On the other hand, it does provide insight into an area of near cluelessness.
(Score: 0) by Anonymous Coward on Monday March 27 2017, @07:52PM
does not sound like a reliable tool yet
That is for a single read. You can fix that with increased "coverage" (multiple reads of the same sequence).
Simple example:
The quick brown fax
The quikk brown fox
The quick rrown fox
The quick brown foc
Thq quick brown fox
The quick brown fox
https://en.wikipedia.org/wiki/Coverage_(genetics) [wikipedia.org]

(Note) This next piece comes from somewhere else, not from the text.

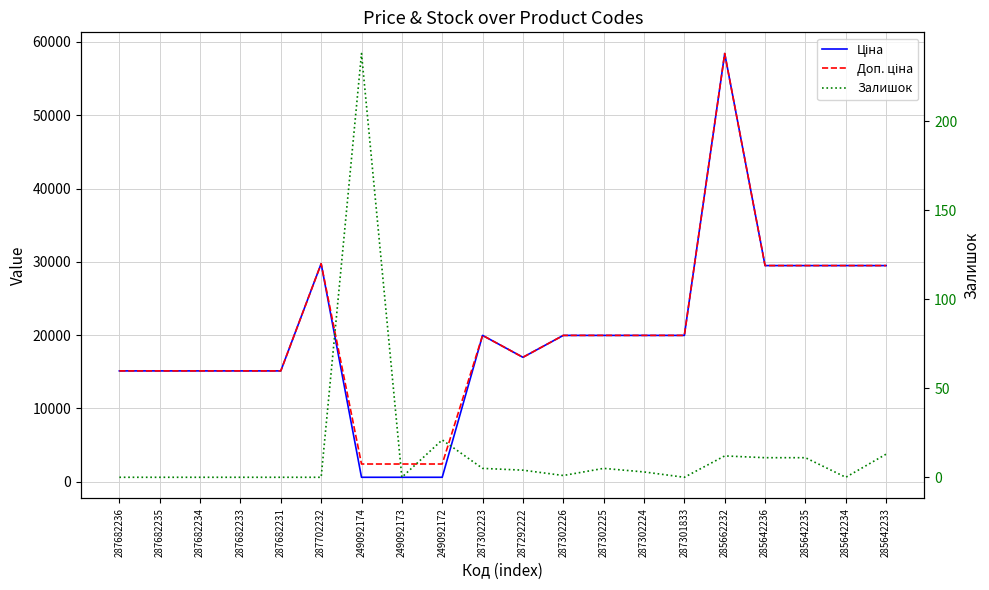

What is the value of the Доп. ціна point at the 19th from the left?

29491.5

(Score: 2) by sbgen on Monday March 27 2017, @04:01AM
I think the summary got the article's claim slightly wrong. I do not have access to the article tax payers already paid for, will have make do withe the abstract for now. Full article will have to be for tomorrow. Here we go:
The authors used existing draft assemblies in combination with their own short-read sequences to construct the whole genome. In addition, they generated Hi-C data, which provides a map of how chromosomes fold. Hi-C experiments are complex and I wont bore you with details today. By combining the Hi-C data and the genome assembly (with the help of *existing draft assemblies*) authors have generated a complete 3-D map of the genome of those organisms --> a map showing the sequence + how it is topographically arranged (folding-map). They do not claim to have generated genome assembly *de novo*. That would be possible with long read sequencing technologies. Only Pac-Bio and Oxford nanopore (MinION) have instruments for that purpose. As gringer mentioned MinION can generate de novo assembly for far lesser expense than mentioned in the TFS.
I swear I posted this earlier but it appears to have vanished. If this is a duplicate my apologies.
Warning: Not a computer expert, but got to use it. Yes, my kind does exist.